··· TEXT SEGMENT ···

Assuming a successful review and approval by the FDA, Guardant plans to secure ADLT status for the Shield test and, eventually, achieve an average selling price of over $500 across all payors.

In the meantime, Talasaz said, market feedback and initial uptick of the LDT version of Shield are ahead of the company's initial expectations.

"In our first 1,000 ordered samples, we observed over 90 percent adherence rate," he said. In other words, only 10 percent of patients whose physicians ordered the test failed to follow through and submit a blood sample.

According to Talasaz, "this real-world adherence rate is much higher than reported numbers for colonoscopies and stool tests, and Guardant is launching clinical studies with health system partners to generate more clinical evidence for this favorable finding."

He added that another advantage of higher adherence rates is more efficient sales and marketing, as a higher fraction of order channels convert to billable cases. "We believe this higher commercial efficiency will enhance the operating margins for our test relative to what historically has been seen for stool-based tests," Talasaz said.

In terms of adoption, Guardant has projected different scenarios based on test sensitivity. "We expect a very robust adoption for an assay even with sensitivity around 85 percent, [and] we are forecasting over 10 million tests per year in 10 years for such an assay with annual revenue opportunities well over $5 billion," he said.

He added that even at CRC sensitivities of about 75 percent, the minimum that would merit CMS coverage, there is still a "significant opportunity." Under that scenario, Guardant forecasts about 3 million to 4 million tests per year at 10 years out, with an annual revenue opportunity of about $2 billion.

··· MATERIAL SUPPLIED ···

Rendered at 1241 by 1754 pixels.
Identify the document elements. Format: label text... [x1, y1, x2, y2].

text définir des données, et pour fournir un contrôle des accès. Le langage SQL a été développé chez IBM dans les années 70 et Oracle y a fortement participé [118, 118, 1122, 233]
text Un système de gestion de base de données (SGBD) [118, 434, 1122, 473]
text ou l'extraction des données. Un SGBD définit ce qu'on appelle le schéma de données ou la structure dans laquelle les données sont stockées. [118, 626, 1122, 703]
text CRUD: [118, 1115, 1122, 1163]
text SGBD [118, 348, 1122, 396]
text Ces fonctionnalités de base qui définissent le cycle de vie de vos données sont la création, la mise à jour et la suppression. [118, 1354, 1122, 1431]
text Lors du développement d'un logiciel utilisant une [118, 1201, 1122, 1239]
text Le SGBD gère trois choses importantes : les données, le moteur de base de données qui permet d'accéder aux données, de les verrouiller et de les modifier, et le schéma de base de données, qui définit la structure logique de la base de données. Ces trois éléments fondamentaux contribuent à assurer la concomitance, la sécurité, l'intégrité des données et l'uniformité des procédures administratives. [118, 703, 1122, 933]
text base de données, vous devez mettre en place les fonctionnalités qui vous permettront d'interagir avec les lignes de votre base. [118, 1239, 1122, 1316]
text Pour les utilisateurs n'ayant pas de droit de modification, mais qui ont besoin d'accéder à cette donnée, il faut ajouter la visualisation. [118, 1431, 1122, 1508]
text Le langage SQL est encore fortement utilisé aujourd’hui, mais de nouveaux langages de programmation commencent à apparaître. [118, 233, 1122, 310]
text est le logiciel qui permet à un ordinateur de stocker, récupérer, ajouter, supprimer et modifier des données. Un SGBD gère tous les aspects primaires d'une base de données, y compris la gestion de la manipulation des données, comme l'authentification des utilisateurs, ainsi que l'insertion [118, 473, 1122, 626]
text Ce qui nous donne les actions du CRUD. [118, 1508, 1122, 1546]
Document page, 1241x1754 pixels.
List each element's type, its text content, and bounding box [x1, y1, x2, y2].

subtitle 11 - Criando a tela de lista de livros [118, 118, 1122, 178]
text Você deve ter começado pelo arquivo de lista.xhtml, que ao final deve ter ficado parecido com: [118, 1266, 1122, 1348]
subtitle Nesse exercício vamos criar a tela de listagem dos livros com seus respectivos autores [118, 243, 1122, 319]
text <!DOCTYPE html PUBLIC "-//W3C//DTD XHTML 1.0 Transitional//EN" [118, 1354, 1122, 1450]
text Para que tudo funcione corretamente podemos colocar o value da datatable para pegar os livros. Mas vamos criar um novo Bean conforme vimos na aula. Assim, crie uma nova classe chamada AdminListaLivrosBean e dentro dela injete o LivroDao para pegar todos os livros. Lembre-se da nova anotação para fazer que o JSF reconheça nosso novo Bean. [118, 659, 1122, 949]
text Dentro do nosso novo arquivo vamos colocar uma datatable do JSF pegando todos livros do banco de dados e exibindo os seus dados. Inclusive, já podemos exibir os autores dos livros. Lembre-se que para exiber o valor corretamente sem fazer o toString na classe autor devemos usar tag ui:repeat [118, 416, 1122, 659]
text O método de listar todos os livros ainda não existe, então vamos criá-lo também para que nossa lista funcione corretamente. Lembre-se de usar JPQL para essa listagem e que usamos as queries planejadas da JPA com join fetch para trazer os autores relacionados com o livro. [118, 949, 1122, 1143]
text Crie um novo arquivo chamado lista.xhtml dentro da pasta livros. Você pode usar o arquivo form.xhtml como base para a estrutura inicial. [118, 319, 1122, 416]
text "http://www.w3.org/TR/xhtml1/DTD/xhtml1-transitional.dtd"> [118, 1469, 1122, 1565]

···

- _WHAT YOU WILL DO_
A – Write out the passage on Guardant's Shield test from "He added that even" to "about $2 billion.", inclusive, word for word.
B – List every percentage that appears in the passage on Guardant's Shield test.
None of the entries has any bearing on this.

- _RESPONSES PER TASK_
A –
He added that even at CRC sensitivities of about 75 percent, the minimum that would merit CMS coverage, there is still a "significant opportunity." Under that scenario, Guardant forecasts about 3 million to 4 million tests per year at 10 years out, with an annual revenue opportunity of about $2 billion.

B – 90 percent, 10 percent, 85 percent, 75 percent